Reynaud verlor die Geduld. „Was soll dieses Theater?“, fuhr er sie an. „Was wollen Sie mit seinen Schuhen?“

Ohne Martens aus den Augen zu lassen, rückte sie zum Inspektor. „Finden Sie es nicht merkwürdig, dass so ein Riese hohe Absätze trägt?“

Mit aufgerissenen Augen starrte er Miray an. Dann nahm er ihr die Schuhe ab und betrachtete sie sich.

Tatsächlich hatten sie ungewöhnlich hohe Absätze. Er untersuchte die Sohle, entdeckte einen winzigen Riegel und legte ihn um. Dann drehte er den Absatz zur Seite, griff hinein und zog einen blauen Edelstein hervor.

Selbst im trüben Licht der Flurbeleuchtung strahlte seine tiefblaue Farbe und funkelten seine Facetten.

Sapristi!“, entfuhr es Reynaud. „Das ist die Träne der Wüste. Kein Zweifel!“

Er räusperte sich, nahm Haltung an und nickte seinem Kollegen zu.
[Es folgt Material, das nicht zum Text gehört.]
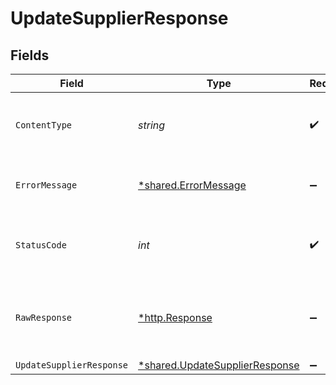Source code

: # UpdateSupplierResponse


## Fields

| Field                                                                           | Type                                                                            | Required                                                                        | Description                                                                     |
| ------------------------------------------------------------------------------- | ------------------------------------------------------------------------------- | ------------------------------------------------------------------------------- | ------------------------------------------------------------------------------- |
| `ContentType`                                                                   | *string*                                                                        | :heavy_check_mark:                                                              | HTTP response content type for this operation                                   |
| `ErrorMessage`                                                                  | [*shared.ErrorMessage](../../models/shared/errormessage.md)                     | :heavy_minus_sign:                                                              | The request made is not valid.                                                  |
| `StatusCode`                                                                    | *int*                                                                           | :heavy_check_mark:                                                              | HTTP response status code for this operation                                    |
| `RawResponse`                                                                   | [*http.Response](https://pkg.go.dev/net/http#Response)                          | :heavy_minus_sign:                                                              | Raw HTTP response; suitable for custom response parsing                         |
| `UpdateSupplierResponse`                                                        | [*shared.UpdateSupplierResponse](../../models/shared/updatesupplierresponse.md) | :heavy_minus_sign:                                                              | Success                                                                         |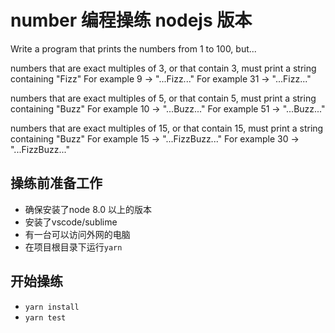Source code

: # number 编程操练 nodejs 版本

Write a program that prints the numbers from 1 to 100, but...

numbers that are exact multiples of 3, 
or that contain 3, must print a string containing "Fizz"
   For example 9 -> "...Fizz..."
   For example 31 -> "...Fizz..."

numbers that are exact multiples of 5, 
or that contain 5, must print a string containing "Buzz"
   For example 10 -> "...Buzz..."
   For example 51 -> "...Buzz..."

   
numbers that are exact multiples of 15, 
or that contain 15, must print a string containing "Buzz"
   For example 15 -> "...FizzBuzz..."
   For example 30 -> "...FizzBuzz..."

## 操练前准备工作

- 确保安装了node 8.0 以上的版本
- 安装了vscode/sublime
- 有一台可以访问外网的电脑
- 在项目根目录下运行`yarn`

## 开始操练

- `yarn install`
- `yarn test`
„Los, Lieutenant Barnes, nehmen Sie Monsieur Martens fest!“

Barnes grinste breit. „Mit dem größten Vergnügen, Inspektor!“

Ich warf einen Blick zu Miray, die immer noch im Abteil stand und Barnes beobachtete, wie er dem überführten Dieb Handschellen anlegte. Sie hatte es tatsächlich geschafft!

Sie sah mich an, und in ihrem Blick lag kein Triumph, kein Stolz. Nur ein stilles: „Na, habe ich es dir nicht gesagt?“

Reynaud räusperte sich verlegen. „Ich glaube, ich muss mich bei Ihnen bedanken, auch wenn Sie sehr leichtsinnig waren. In Paris wird die Reise für den Velvet Fox zu Ende gehen, und der Edelstein findet seinen Weg zurück in den Palast. Für Sie dürfte eine ordentliche Belohnung winken.“

„Wie hoch…“, begann ich, doch Miray unterbrach mich.

„Was sollen wir mit einer Belohnung?“, fragte sie.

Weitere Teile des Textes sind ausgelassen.